ParfumGigi@aol.com
14 février, 2007 18:45
Blame-the-Lawyer Stratagem Fails in ERISA Suit Against Fund Trustees
By Mary Pat GallagherA New Jersey federal judge's dismissal of legal malpractice and breach-of-fiduciary-duty claims against counsel in an ERISA case shows that trustees sued for misfeasance can't easily pass the buck to their lawyers.
Though he dismissed the claims on procedural grounds, U.S. District Judge Joel Pisano held that even if attorney Gary Carlson knew of prohibited transactions and failed to disclose them, the fund's trustees "cannot show that Carlson's conduct -- rather than that of the actual wrongdoers -- was the proximate cause of any losses they allegedly suffered."
Carlson was counsel to the PACE Local I-300 Union and its health fund. The ERISA suit, Acosta v. PACE Local I-300 Health Fund, 04-CV-3885, alleged that the trustees and administrators of the fund drained it of money, paying themselves excessive salaries, leasing fancy cars, using funds for the benefit of the union and other improper purposes.

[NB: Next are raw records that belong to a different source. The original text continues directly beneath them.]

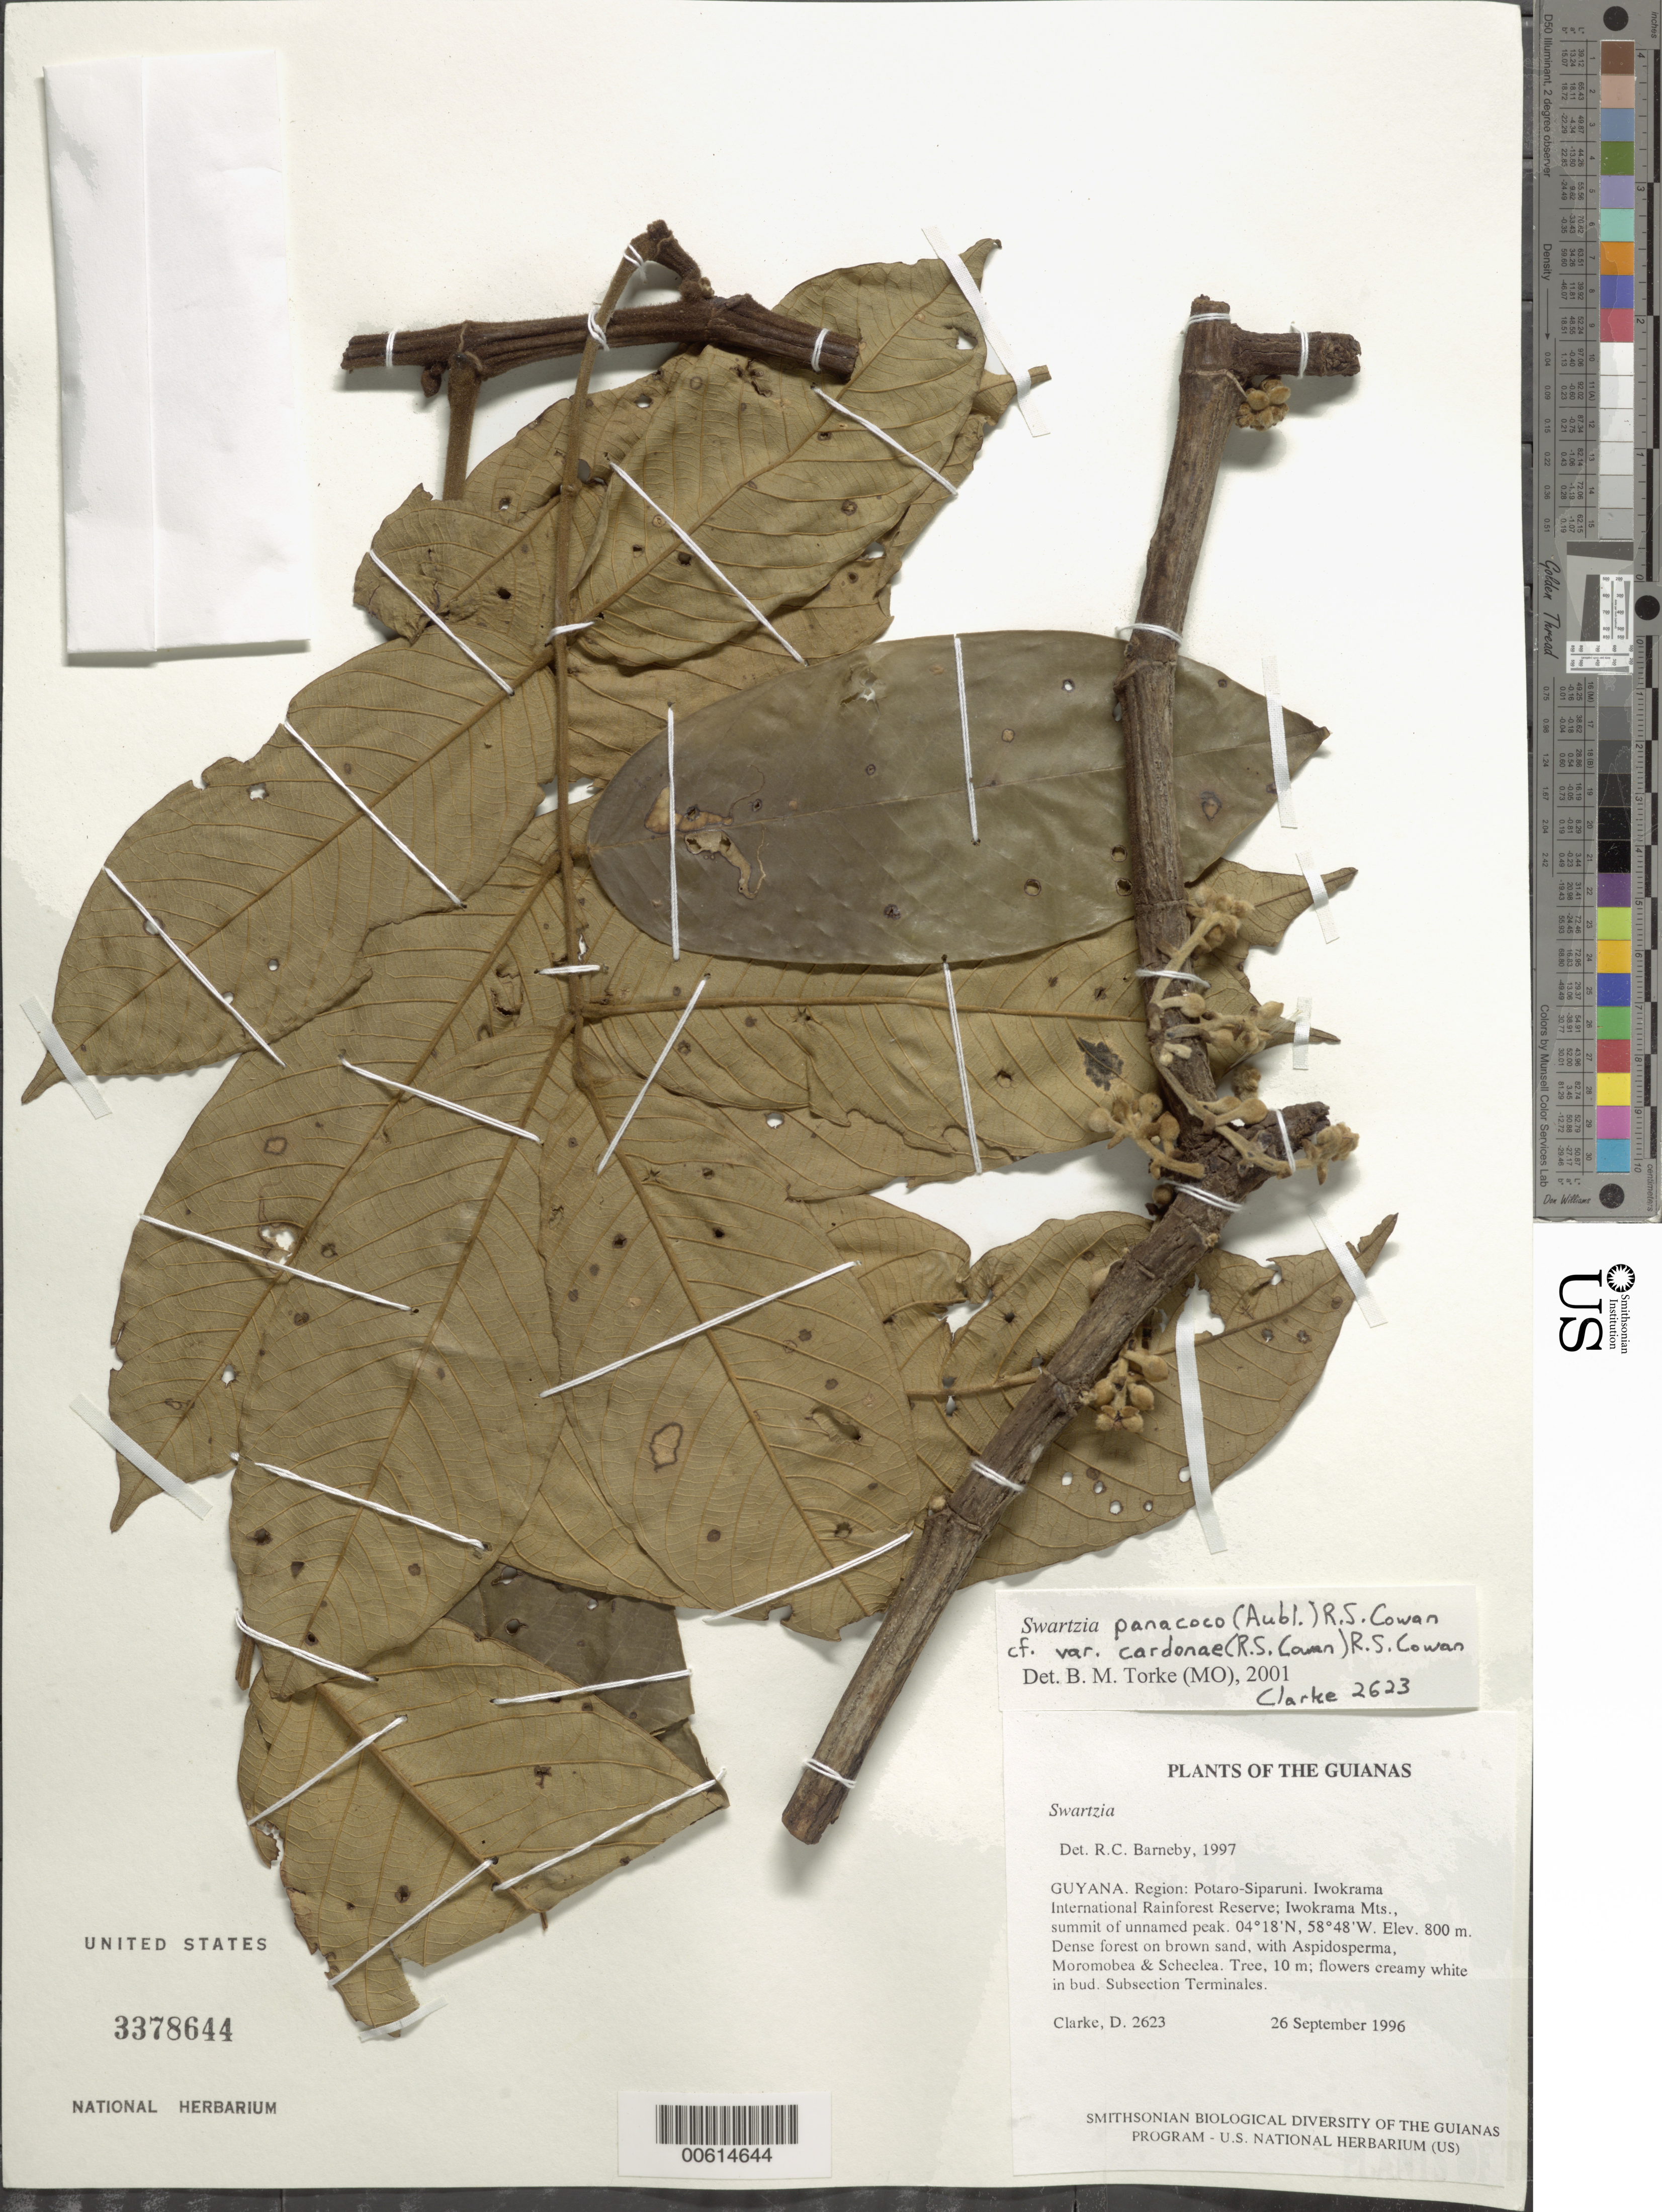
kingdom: Plantae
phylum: Tracheophyta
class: Magnoliopsida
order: Fabales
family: Fabaceae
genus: Swartzia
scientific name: Swartzia panacoco var. cardonae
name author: R.S. Cowan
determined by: Torke, B. M., (MO)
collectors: H. D. Clarke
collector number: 2623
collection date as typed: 26 September 1996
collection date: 1996-09-26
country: Guyana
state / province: Potaro-Siparuni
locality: Iwokrama International Rainforest Reserve; Iwokrama Mts., summit of unnamed peak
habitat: Dense forest on brown sand, with Aspidosperma, Moronobea & Scheelea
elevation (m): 800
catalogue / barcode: US 3378644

The plaintiffs are hundreds of workers whose health claims went unpaid, the companies they worked for, and health care providers seeking to recover unpaid medical bills.
The trustees, Matthew DiMinno and Allan Funk, turned around and sued Carlson, alleging he was aware of the improper expenditures and had a duty to inform the trustees but failed to do so, resulting in a loss of more than $1 million.
The third-party complaint alleged the failure to act was a breach of fiduciary duty and of legal ethics rules and constituted malpractice by Carlson, his current firm, Kroll Heineman Giblin, and the firm he left in 2004, Lynch Martin.
The trustees also alleged that after the main ERISA complaint was filed, Carlson, then working at the Kroll firm, failed to advise them of the suit or of their right to assert cross claims but went ahead and filed an answer on their behalf without their knowledge or consent.
Pisano dismissed the malpractice claims against Carlson and the firms because the required affidavit of merit was filed late, but he made it clear he was not tossing out "a seemingly meritorious claim on the basis of a technical default."
Pisano noted that the plaintiffs had not accused the lawyers of concealing information and that a trustee brought in by the international union who intervened in the case did not go after the lawyers. "Though not dispositive of whether the Third-Party Plaintiffs stated a claim for relief, the fact that all of the other interested parties have neglected to pursue this claim is, at the least, indicative of its lack of merit," he wrote.
Pisano also found the claims for breach of fiduciary duty under ERISA were without merit because attorneys are usually not considered fiduciaries and DiMinno and Funk had not shown that Carlson exceeded his normal role as a lawyer by possessing or exercising discretionary authority over the assets of the fund or its administration.
Though DiMinno and Funk argued that discovery would disclose facts bolstering their claims, discovery had been under way for almost a year and they had not amended the third-party complaint to add supporting factual allegations nor could they articulate any during oral argument, said Pisano.
Steven Adler, who represents the plaintiff employers and employees, declines comment on Pisano's ruling, saying it does not affect his clients or their claims.
Any money recovered will go into the fund to reimburse the employees, who in some cases have been sued by health care providers and have even wound up paying out of their own pockets, he says.
Adler, of Hackensack's Cole Schotz Meisel Forman & Leonard, represents about 230 employees. He estimates there are many hundreds more whose employers participated in the pooled insurance fund and who were stiffed on their medical bills but are not part of the lawsuit because those companies did not choose to sue.
He could not put a dollar figure on the claims but referred to it as "potentially millions of dollars."
Pisano's opinion refers to "a related Department of Labor Investigation." According to Adler, the investigation is still under way.
Lynch Martin's lawyer, Richard Wischusen, of Reilly Supple & Wischusen in New Providence, says he is pleased with the ruling but declines further comment.
Margaret Lambe Jurow, of Newark's Podvey, Meanor, Catenacci, Hildner, Cocoziello & Chattman, who represents Carlson and the Kroll firm, was unable to comment because she could not reach her clients to obtain their permission.